The Yumem in Oriental Food Blog Imperial Hot Pot

At Yumem in Oriental Food Blog, we have wanted to transfer the essence of this famous dish to the city of Madrid, with a very personal touch, to begin the celebration of the Chinese New Year, the year of the golden ox.

We present the Hot Pot in an impressive imperial pot, decorated with great care, containing a broth of oxtail, ginseng, lemon Grass, and beef loin, in commemoration of the Chinese New Year that is celebrated on these dates. This type of pot is prepared to keep the broth hot for the duration of the food. You can even modify the temperature if necessary.

This pot is accompanied by dishes with different natural ingredients that the diner will choose and introduce into the cooking broth and eat at the moment.

The options are very varied, thus being able to taste different flavors and textures. We will find typical seasonal vegetables in Chinese cuisines, such as fresh pak choi, yellow Chinese cabbage, fennel sticks, spinach, winter turnip, Chinese chives, and bean sprouts. You will also have a special selection of mushrooms, among which shitake and enoki stand out. You will also enjoy tofu in two textures, on the one hand, in fried sheets and, on the other, in a crunchy batter. You can choose between cooking the shrimp dumplings with ginger or the smoked loin head. Finally, you will find lotus dough rolls filled with vegetables or sweet potato noodles and fresh rice pasta.

In the case of meats, they are presented in very thin slices so that their cooking time does not exceed 10-15 seconds.

This variety of products is what allows you to taste many ingredients of traditional Chinese cuisine. 

Imperial pots for the Hot Pot

These pots are extremely special as they are decorated with cloisonne, an ancient and extremely delicate technique for decorating metal objects.

Cloisonne has a history of more than 600 years and has its origin in the city of Beijing, with the Yuan Dynasty. His palace went up in flames and the Jinluan hall, where all the treasures were located, was reduced to ashes, except for a bright and colorful aquarium that was the predecessor of the cloisonne.
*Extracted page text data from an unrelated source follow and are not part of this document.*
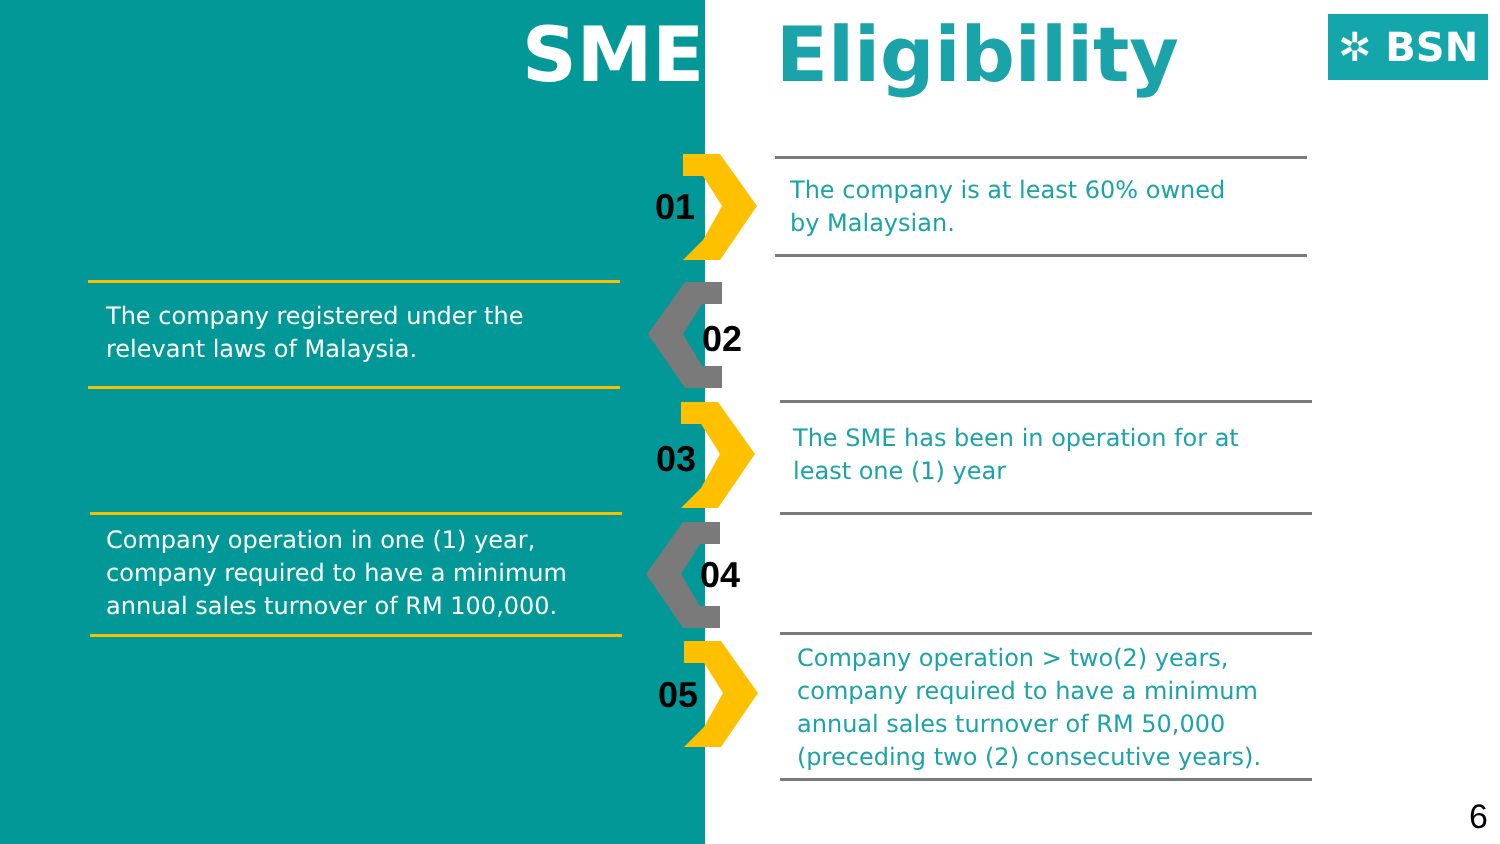SMEs Eligibility ✲ BSN
01
The company is at least 60% owned
by Malaysian.
The company registered under the
relevant laws of Malaysia.
02
03
The SME has been in operation for at
least one (1) year
Company operation in one (1) year,
company required to have a minimum
annual sales turnover of RM 100,000.
04
05
Company operation > two(2) years,
company required to have a minimum
annual sales turnover of RM 50,000
(preceding two (2) consecutive years).
6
Since then and with the skill of numerous artisans Beijing has managed to become the largest producer of this material.

To carry out this technique, thin metal wires are welded to the surface of the object to be decorated in order to obtain a pattern. These patterns are visible and have been created with the aim of obtaining numerous compartments. This is then filled with various colors of enamel, which are baked, browned, and polished.

In ancient times, carrying out this type of decoration was slow and very expensive. Today the processes are much faster.

What is a Hot Pot?

Hot Pot, one of the oldest dishes in Chinese gastronomy, is characterized by having a broth in which different ingredients are introduced. The possibilities that this dish gives us are enormous but there are a number of common products.

Ingredients such as chicken or beef bones, ginger, onion, and herbs used in Chinese medicine for their numerous properties are used to obtain a rich and tasty broth. The original recipe usually has a large number of hot spices that make it the best dish to consume in winter.

Veal and lamb are the most common meats to cook the broth, although in our case we opted for Rabo de Toro which, in addition to being very tasty meat, achieves a thick and dark broth full of flavor. The pieces of meat that accompany it are usually the same and are presented in very thin slices so that their cooking is easy. They are accompanied by any type of vegetable that is common in Chinese cuisines such as bean sprouts, some fish such as prawns, mushrooms, and noodles.